Mortgage and a baby

Many a new parent has been caught out realising our once organised calm life is a thing of the past when we bring our bundle of joy home. It’s amazing how tiny babies can turn our household upside down. We quickly learn that we need to be more flexible about when we eat, sleep, go to the shops and even have a shower.

It helps to be flexible in your financial life too when the impact of a reduced household income and the expense of a new addition to the family start to become apparent.

It is a widely held belief that “it is never the right time to start a family”, whether it be for career, personal or financial reasons. Still, many of us choose to just go ahead and do it anyway. We are then forced to stick to a tighter budget and somehow or another we find that it usually works out okay. We find ways of “making it work”.

It is true that we can often save money when we have to. However, for many couples, it’s less stressful to know that we have done all we can to avoid financial stress. It’s not fun worrying about money when we are sleep deprived and trying to work out how to settle our crying baby.

A little forward planning now can make it easier to focus on what’s important later . . . our family.

Here are some ideas on how you can relieve the financial pressure of starting, or increasing, your family.

The more time you have the better, but even if the baby is nplanned, you have at least seven months to prepare.

1. Get ready before the baby comes
Shopping for your new baby and preparing your home is fun. It’s also worthwhile to do a few things to get your finances ready while there are still two incomes. Pay off the credit cards, look for options to earn some
extra money (e.g. overtime), set up a ‘rainy day’ account for unexpected expenses. It’s also a good idea to trim back expenses or even stock up on non-perishables like cleaning products or gifts before your budget tightens.

2. Budgeting
If you don’t have a household budget, then now is a very good time to start one. It’s sometimes surprising to see where the money is going but it certainly helps when you are trying to work out where you can cut back.

3. Practice living on one income
It’s a good idea to start living off one income as soon as you find out that the baby is coming . on pay day
immediately bank the second income into a savings account and see how you go managing your expenses. This will give you a good idea of where you need to cut back to manage after the baby arrives.

4.  Make the most of your leave entitlements
If your employer offers paid maternity leave you may be able to take it at half pay for double the time. Also ask whether you can use your accrued annual leave or long service leave. These may also be able to be stretched out over time if taken at half pay.

5. Take the pressure off
If buying a new home, it might make good sense to borrow less than you can afford. Make higher repayments before the baby comes if you can and then make minimum repayments after you drop to one income.

If your loan has an offset account, use it for the extra payments. You’ll reduce your loan interest but still have easy access to the funds once baby arrives.

6. Shop around
Are there better deals around? Ask us if there are options to refinance your mortgage and other debts to lower your repayments. Of course, you need to consider all the fees associated with a new loan.

7. Fixed interest rates can offer some peace of mind
Sometimes it’s easier to know exactly what your repayments are going to be so you don’t have to worry about potential rate rises. There are pros and cons but we can help you with more information to see if this is a good option for you.

Some other options to have up your sleeve if you get stuck

8. It’s like a mini break away from your home loan.
Some loans offer the option to pay extra each month to get ahead on your repayments and then for a period of time you can stop paying the loan while you adjust to life on a single income. If your loan has a redraw facility you can also withdraw excess funds if you need them.
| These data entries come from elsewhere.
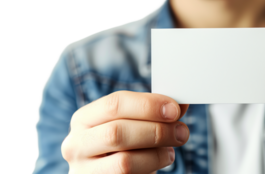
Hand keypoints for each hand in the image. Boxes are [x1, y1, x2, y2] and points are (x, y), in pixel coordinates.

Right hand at [61, 90, 189, 173]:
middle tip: (181, 132)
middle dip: (156, 131)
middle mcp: (76, 145)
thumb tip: (181, 103)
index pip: (114, 104)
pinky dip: (151, 170)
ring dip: (156, 155)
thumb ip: (153, 112)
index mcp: (83, 119)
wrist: (109, 172)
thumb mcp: (132, 123)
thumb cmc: (122, 144)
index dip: (148, 105)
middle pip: (117, 133)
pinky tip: (160, 163)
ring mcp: (84, 171)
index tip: (174, 109)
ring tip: (171, 151)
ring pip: (124, 163)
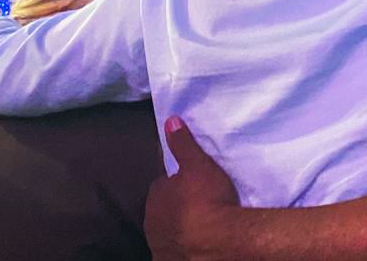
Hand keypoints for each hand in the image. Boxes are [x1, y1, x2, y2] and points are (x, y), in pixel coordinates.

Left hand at [145, 117, 239, 260]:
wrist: (215, 243)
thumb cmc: (207, 200)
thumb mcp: (198, 164)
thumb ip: (183, 144)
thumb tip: (170, 120)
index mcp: (156, 195)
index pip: (163, 184)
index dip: (177, 182)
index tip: (193, 182)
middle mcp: (151, 220)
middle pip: (162, 208)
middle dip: (175, 205)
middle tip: (198, 201)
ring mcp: (158, 243)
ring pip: (166, 229)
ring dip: (177, 225)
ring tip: (199, 223)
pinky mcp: (166, 260)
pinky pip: (171, 250)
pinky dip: (179, 246)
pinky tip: (192, 244)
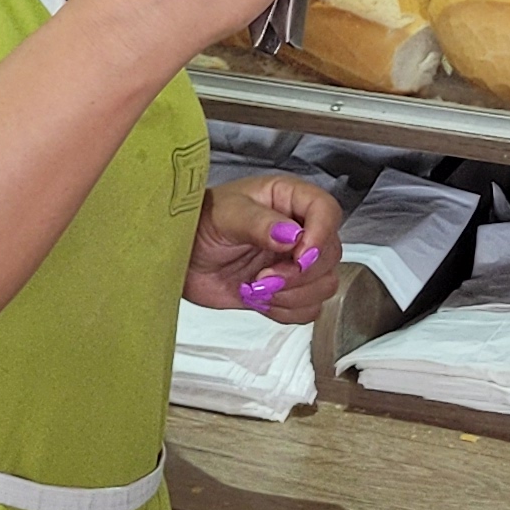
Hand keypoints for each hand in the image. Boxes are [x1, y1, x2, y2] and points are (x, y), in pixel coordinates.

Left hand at [188, 175, 343, 323]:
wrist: (180, 259)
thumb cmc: (199, 224)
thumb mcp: (225, 215)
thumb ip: (258, 223)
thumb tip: (292, 235)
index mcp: (288, 199)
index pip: (326, 211)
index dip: (321, 235)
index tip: (298, 256)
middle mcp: (298, 229)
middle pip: (330, 254)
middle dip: (298, 274)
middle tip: (264, 277)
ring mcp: (293, 262)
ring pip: (324, 284)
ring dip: (292, 295)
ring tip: (256, 288)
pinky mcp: (286, 291)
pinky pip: (308, 308)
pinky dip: (286, 310)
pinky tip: (259, 299)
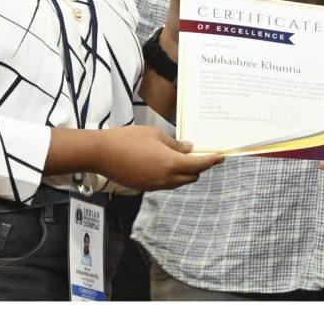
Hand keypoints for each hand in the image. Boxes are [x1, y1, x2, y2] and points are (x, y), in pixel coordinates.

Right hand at [92, 126, 223, 190]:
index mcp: (171, 164)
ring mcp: (155, 186)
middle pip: (191, 177)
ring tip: (184, 158)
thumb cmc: (129, 139)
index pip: (198, 166)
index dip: (211, 161)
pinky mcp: (145, 188)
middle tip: (201, 154)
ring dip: (185, 173)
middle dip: (199, 167)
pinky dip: (172, 176)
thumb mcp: (156, 135)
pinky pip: (166, 184)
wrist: (102, 154)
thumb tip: (188, 149)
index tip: (221, 156)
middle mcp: (166, 179)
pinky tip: (167, 164)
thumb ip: (175, 144)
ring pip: (179, 183)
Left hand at [157, 0, 273, 57]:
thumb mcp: (176, 8)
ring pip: (249, 22)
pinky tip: (262, 49)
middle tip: (278, 13)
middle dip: (265, 7)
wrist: (174, 49)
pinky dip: (253, 42)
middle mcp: (228, 8)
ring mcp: (231, 24)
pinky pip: (244, 38)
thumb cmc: (176, 24)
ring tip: (276, 33)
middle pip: (250, 5)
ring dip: (261, 26)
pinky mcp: (231, 39)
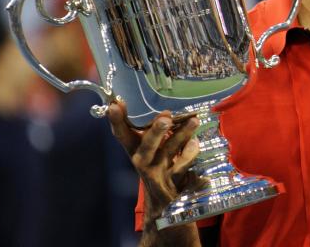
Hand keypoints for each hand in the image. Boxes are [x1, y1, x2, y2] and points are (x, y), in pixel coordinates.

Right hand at [107, 100, 200, 223]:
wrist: (164, 204)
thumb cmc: (158, 167)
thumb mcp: (153, 149)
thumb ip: (156, 131)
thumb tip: (165, 111)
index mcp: (135, 151)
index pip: (122, 135)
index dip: (117, 121)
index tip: (114, 105)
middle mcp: (143, 162)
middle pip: (147, 146)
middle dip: (156, 131)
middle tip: (165, 117)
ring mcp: (158, 173)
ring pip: (170, 153)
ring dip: (182, 135)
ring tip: (193, 121)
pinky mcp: (174, 182)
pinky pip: (184, 166)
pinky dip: (191, 154)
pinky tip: (195, 144)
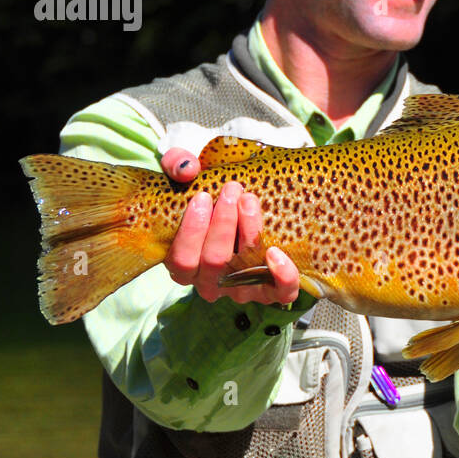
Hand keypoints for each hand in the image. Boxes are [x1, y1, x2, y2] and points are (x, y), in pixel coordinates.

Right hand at [160, 146, 300, 305]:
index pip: (182, 260)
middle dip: (223, 223)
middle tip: (232, 190)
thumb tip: (188, 169)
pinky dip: (282, 275)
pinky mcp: (271, 290)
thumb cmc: (211, 194)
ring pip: (243, 271)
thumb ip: (177, 164)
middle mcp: (210, 282)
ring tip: (250, 201)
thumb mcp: (187, 174)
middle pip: (213, 261)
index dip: (190, 231)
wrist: (243, 203)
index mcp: (184, 264)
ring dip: (248, 233)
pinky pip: (280, 292)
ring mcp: (241, 289)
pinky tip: (276, 251)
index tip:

9. Is it in your best interest to pay interest only?
Switching from principal and interest payments to interest only means you have a lot less to pay each month. Of course, this should only be a temporary measure. You still need to repay the principal, so resume regular repayments as soon as you can.

How we can help

We are happy to spend some time with you to make sure you have the information you need to make a decision. For example:
Do you have access to any of these flexible options with your current loan?

  • What lending institutions offer the loan features mentioned above?
  • Calculate loan repayments on properties of various values to determine affordability.
  • Research whether you’ll still be eligible for the finance you want if one of you stops working.
  • Find out what lending institutions offer a ‘repayment holiday’ to suspend repayments while one partner is not working.
  • Work out how much you’d need to pay ahead on your loan to afford to cover your repayments during maternity leave.
  • Investigate the possibility of refinancing your current debts to reduce your monthly repayments.

Don’t forget to investigate government assistance available to parents. This may be the first time you have been able to access any government benefits. Newborn Upfront Payment and Newborn Supplement*, Parental Leave Pay, Family Tax Benefit, Child Care Benefit and Child Care Rebate, could make a significant impact on your household budget.

* Newborn Upfront Payment and Newborn Supplement applies for babies born after 1 March 2014. The Baby Bonus is in place for babies born up until 1 March 2014.

Disclaimer: The information in this article does not constitute financial or investment advice and is made available for information purposes only. It is not a substitute for the readers own independent professional advice. All investment decisions should be considered wisely and based on your personal and financial circumstances.